--- BEGIN Page text ---

# Tattoo Idea what do you guys think



## Black Rabbit (Nov 14, 2009)

So I've been thinking about getting tattoos for the boys for a long while now. I've already decided to do Marley's paws but I was having a hard time figuring out what to do for Dosia. I was thinking about a black outline of him pulling but it didn't look right on paper. I had a friend help me with photoshop and we came up with this.

Original pic









Colored and cartooned 









I love the way it turned out. I'm thinking about changing the colors though. Since D is seal colored I thought I'd take out the green and do Black, gray, blue, and a few red highlights, and I'm just doing his head and a bit of chest not full body. What do you guys think?? I'll be ding it in the next few days when I get the pattern just right


----------



## Mach0 (Mar 28, 2010)

A head/chest shot will look good


----------



## Black Rabbit (Nov 14, 2009)

Yea that's what I was thinking just doing the head and chest  I'll probly do it tomorrow or Monday. I'll post pics of how it turns out


----------



## angelbaby (Feb 4, 2010)

--- END Page text ---
--- BEGIN Listing ---

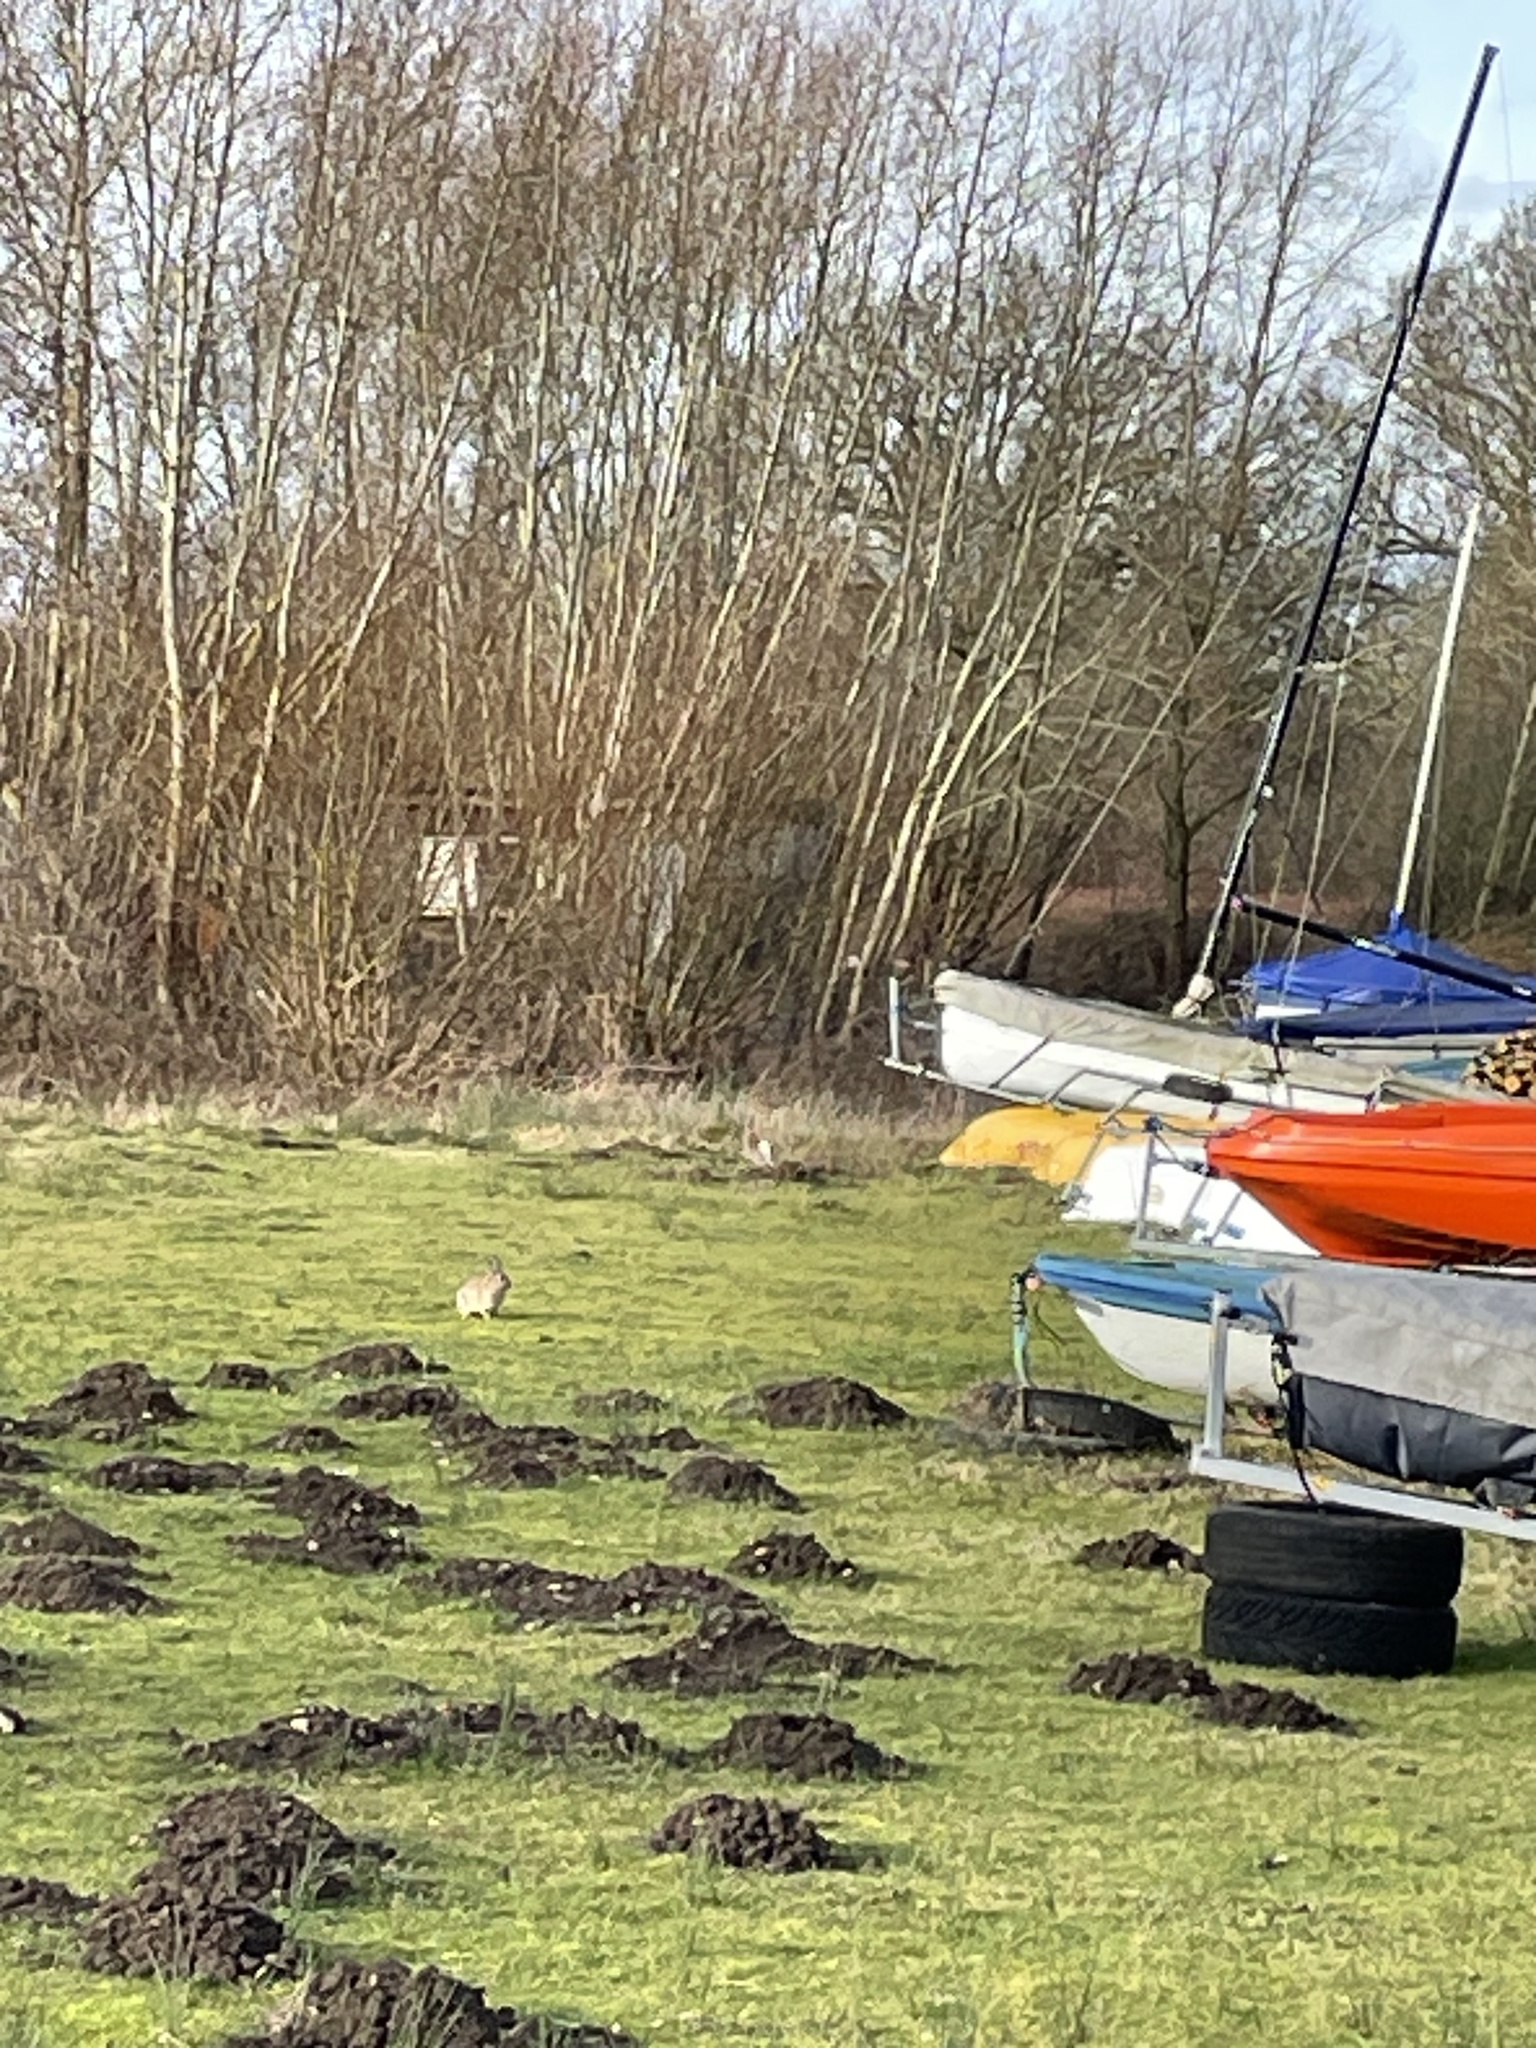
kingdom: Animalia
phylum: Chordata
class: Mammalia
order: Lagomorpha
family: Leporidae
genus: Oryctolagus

--- END Listing ---
--- BEGIN Listing ---

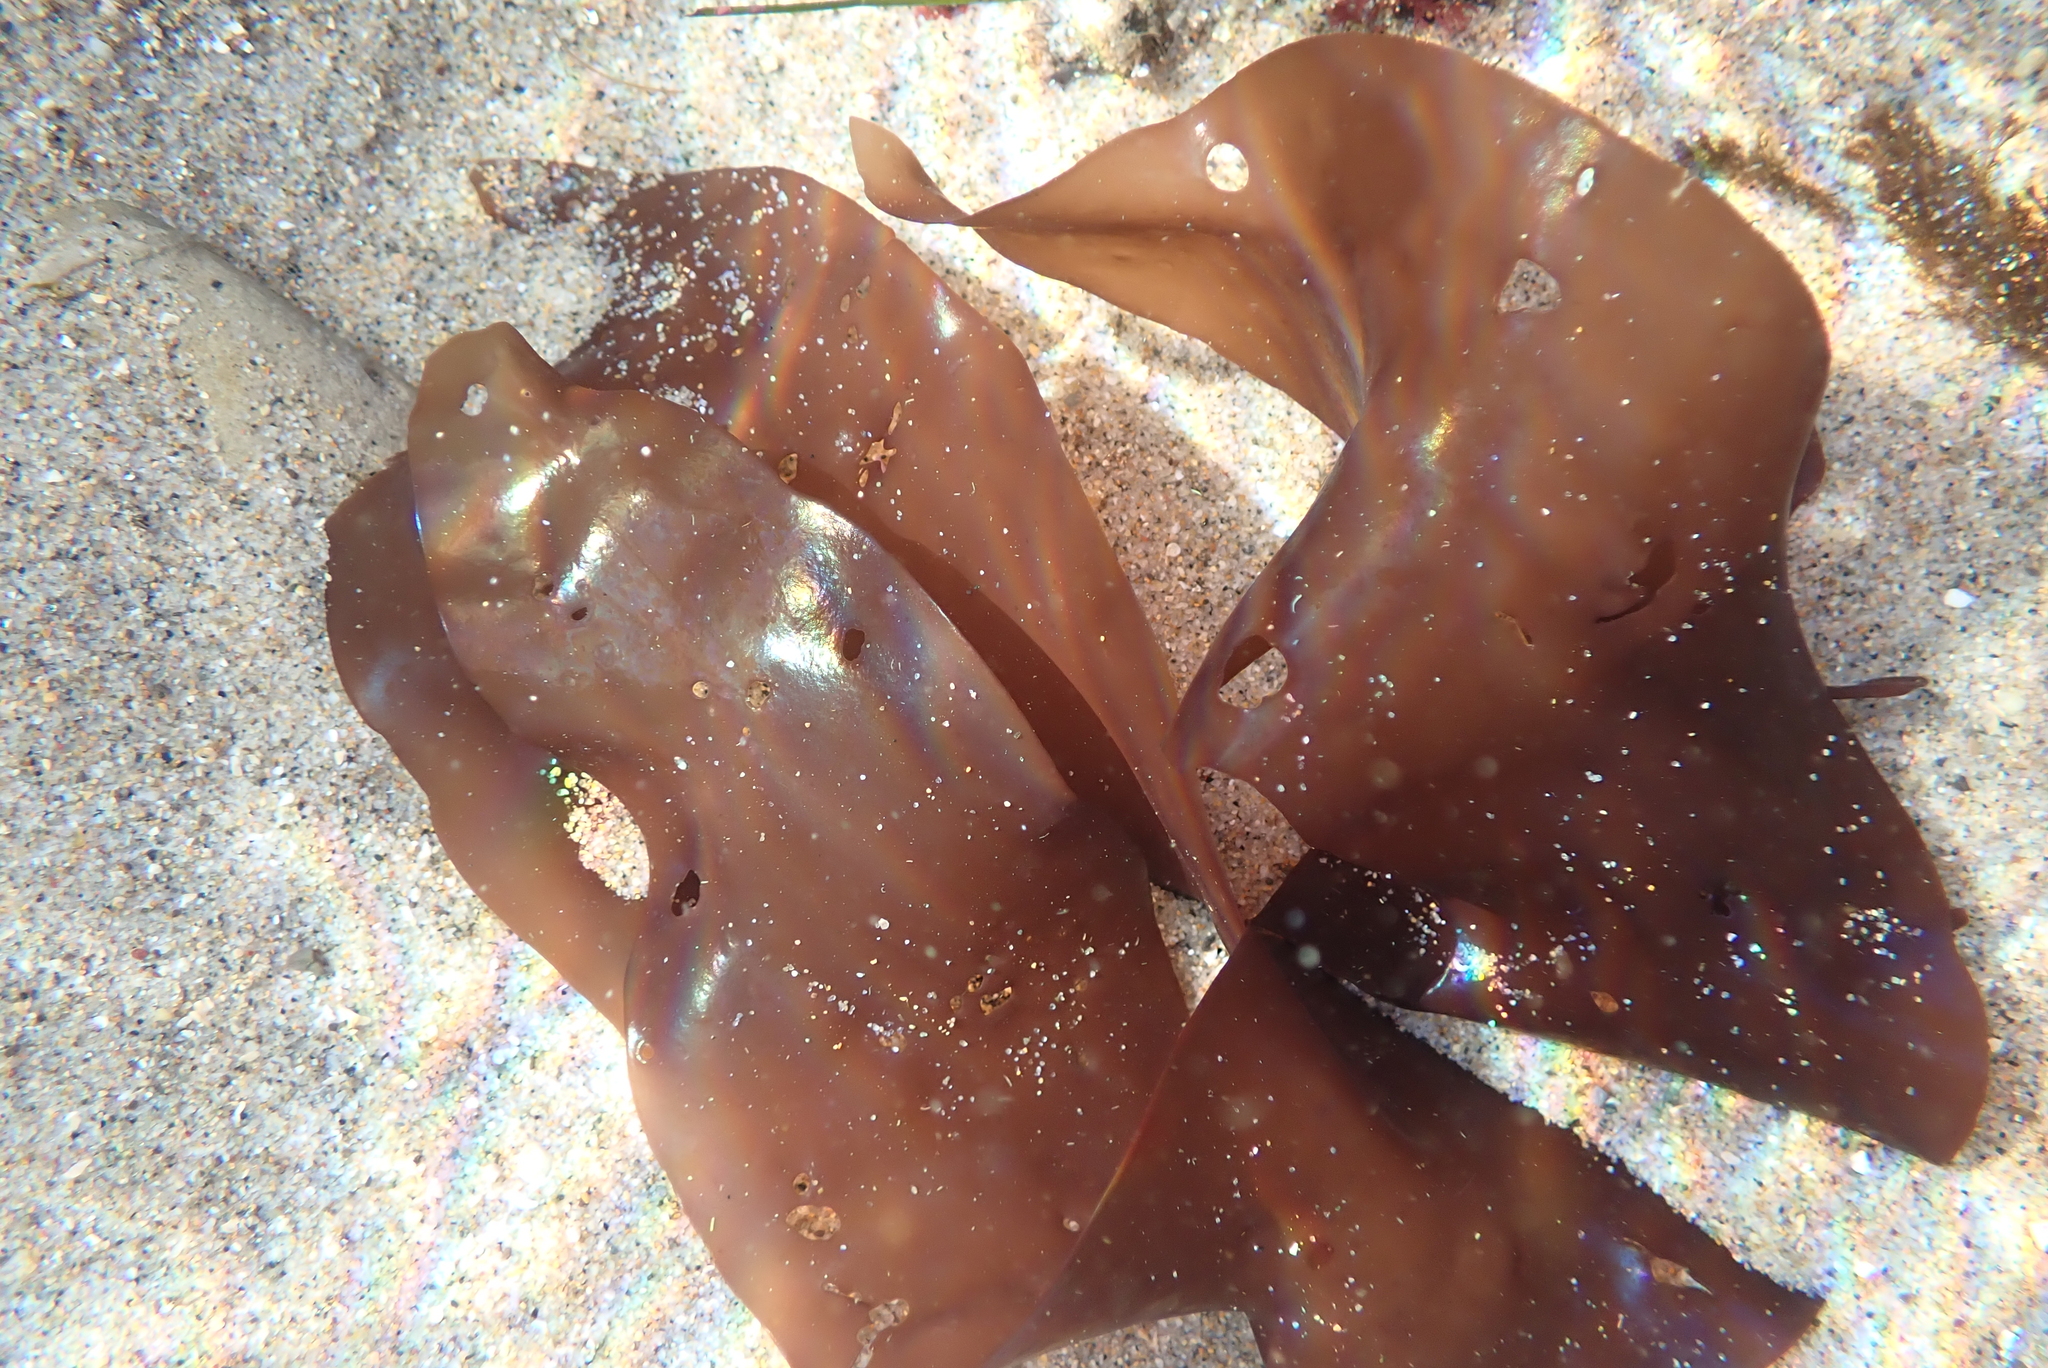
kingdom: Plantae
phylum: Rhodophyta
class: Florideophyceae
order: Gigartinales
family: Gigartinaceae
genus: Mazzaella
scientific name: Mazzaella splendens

--- END Listing ---

» **Task directions**
In the tattoo idea thread, swap "tattoos" for "paintings" and write out the passage between "# Tattoo Idea" and "up with this.", inclusive.

» **Solution for this problem**
# Tattoo Idea what do you guys think



## Black Rabbit (Nov 14, 2009)

So I've been thinking about getting paintings for the boys for a long while now. I've already decided to do Marley's paws but I was having a hard time figuring out what to do for Dosia. I was thinking about a black outline of him pulling but it didn't look right on paper. I had a friend help me with photoshop and we came up with this.